Siempre he estado de paso en Biarritz, en buena compañía o solo (que para mí suele ser también estar en buena compañía) y por eso lo asocio al verso de Baudelaire: aquí todo es “lujo, calma y voluptuosidad”, aunque mis lujos no pasan de tomarme un café y escribir algunos versos en la patisserie Miremont.

Miércoles, 13 de diciembre
CAFÉ CENTRAL

Desayuno en el Café Central, al comienzo de la Rue du Port Neuf, que con sus arcadas y chocolaterías, es mi calle favorita de Bayona. Un café de otro tiempo, en el que me imagino largas conversaciones y partidas de mus o de ajedrez.

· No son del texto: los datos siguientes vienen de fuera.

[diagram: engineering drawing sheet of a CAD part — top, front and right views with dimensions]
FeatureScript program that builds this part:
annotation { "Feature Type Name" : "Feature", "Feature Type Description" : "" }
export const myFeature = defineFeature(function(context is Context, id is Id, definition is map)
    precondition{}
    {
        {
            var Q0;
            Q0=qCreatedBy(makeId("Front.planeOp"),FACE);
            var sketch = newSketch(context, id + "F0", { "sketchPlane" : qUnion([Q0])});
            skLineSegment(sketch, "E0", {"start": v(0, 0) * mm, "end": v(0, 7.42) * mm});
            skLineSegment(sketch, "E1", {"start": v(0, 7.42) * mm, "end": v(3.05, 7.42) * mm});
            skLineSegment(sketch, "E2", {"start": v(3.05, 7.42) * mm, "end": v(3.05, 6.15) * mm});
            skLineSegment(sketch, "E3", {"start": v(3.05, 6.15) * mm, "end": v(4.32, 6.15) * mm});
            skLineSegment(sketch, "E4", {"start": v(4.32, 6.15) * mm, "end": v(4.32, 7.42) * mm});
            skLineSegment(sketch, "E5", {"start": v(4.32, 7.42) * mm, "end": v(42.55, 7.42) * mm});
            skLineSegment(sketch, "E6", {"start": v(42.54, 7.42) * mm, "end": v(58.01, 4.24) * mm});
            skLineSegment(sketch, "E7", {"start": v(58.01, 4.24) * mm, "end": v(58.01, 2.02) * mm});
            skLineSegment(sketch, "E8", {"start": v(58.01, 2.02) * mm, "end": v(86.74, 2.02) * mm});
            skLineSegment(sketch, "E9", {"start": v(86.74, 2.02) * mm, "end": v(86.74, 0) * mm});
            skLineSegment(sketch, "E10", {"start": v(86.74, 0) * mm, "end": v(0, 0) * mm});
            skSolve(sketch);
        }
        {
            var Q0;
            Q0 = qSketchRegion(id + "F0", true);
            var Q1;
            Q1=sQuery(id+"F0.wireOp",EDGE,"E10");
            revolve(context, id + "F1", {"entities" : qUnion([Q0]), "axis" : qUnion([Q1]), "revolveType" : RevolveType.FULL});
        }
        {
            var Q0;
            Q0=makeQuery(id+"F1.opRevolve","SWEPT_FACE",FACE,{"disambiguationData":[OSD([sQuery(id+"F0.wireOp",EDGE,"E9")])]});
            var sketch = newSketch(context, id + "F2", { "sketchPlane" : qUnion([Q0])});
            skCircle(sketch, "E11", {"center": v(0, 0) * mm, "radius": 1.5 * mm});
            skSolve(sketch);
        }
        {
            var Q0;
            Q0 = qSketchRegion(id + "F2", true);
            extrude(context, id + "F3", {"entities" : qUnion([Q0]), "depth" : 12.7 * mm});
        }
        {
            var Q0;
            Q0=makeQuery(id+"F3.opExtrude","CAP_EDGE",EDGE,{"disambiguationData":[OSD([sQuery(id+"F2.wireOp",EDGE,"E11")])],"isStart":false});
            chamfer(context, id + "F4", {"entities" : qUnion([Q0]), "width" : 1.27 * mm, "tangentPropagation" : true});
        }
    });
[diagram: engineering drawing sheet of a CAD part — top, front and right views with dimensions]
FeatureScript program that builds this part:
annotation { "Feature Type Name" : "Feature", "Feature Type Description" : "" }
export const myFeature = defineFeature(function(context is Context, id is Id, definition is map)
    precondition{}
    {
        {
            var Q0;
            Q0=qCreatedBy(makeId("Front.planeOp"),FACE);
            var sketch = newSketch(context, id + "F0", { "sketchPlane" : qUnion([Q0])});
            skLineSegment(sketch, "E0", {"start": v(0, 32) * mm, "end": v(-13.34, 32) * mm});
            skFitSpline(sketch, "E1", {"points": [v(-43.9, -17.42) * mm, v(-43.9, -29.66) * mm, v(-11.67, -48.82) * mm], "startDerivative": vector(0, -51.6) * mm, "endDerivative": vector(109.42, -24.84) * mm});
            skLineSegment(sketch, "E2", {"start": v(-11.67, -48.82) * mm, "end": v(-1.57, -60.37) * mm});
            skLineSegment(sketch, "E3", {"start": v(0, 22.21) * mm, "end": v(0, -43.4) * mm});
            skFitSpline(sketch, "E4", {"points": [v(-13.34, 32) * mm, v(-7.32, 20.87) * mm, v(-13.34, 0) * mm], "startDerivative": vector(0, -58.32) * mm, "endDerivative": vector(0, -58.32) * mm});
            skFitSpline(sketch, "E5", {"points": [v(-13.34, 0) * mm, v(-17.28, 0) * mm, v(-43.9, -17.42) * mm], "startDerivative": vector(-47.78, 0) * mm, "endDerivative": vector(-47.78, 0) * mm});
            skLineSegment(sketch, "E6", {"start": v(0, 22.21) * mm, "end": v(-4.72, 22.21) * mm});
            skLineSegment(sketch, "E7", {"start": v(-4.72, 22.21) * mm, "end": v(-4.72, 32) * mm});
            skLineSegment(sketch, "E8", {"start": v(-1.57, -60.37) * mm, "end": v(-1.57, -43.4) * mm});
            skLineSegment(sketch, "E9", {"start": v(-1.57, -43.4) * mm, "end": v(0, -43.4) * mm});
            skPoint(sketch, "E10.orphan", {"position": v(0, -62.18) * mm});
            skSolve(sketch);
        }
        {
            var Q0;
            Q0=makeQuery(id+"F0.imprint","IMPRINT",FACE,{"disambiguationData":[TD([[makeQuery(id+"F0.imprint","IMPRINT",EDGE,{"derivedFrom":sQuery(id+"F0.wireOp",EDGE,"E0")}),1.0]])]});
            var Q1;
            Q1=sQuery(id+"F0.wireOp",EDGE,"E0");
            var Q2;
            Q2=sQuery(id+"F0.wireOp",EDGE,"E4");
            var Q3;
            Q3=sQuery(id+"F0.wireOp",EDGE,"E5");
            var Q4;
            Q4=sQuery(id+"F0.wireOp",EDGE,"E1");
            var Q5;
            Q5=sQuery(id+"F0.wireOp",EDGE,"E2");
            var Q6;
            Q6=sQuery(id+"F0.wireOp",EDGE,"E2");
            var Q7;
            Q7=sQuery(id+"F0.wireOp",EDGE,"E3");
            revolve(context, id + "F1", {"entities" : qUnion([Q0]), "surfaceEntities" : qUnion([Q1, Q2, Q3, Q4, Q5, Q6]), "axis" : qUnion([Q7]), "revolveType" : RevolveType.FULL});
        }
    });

Hojeo el periódico, el Sud Ouest, y me voy enterando de las noticias locales, los mismos perros con distintos collares. Esa felicidad de estar de paso, de dejar al margen por un tiempo las pequeñas miserias de la vida cotidiana (o las tragedias del mundo) se interrumpe cuando entra en el local un grupo ruidoso de españoles. Hablan de la tragedia de Gaza, que yo egoístamente había olvidado, y me dan ganas de intervenir en la conversación.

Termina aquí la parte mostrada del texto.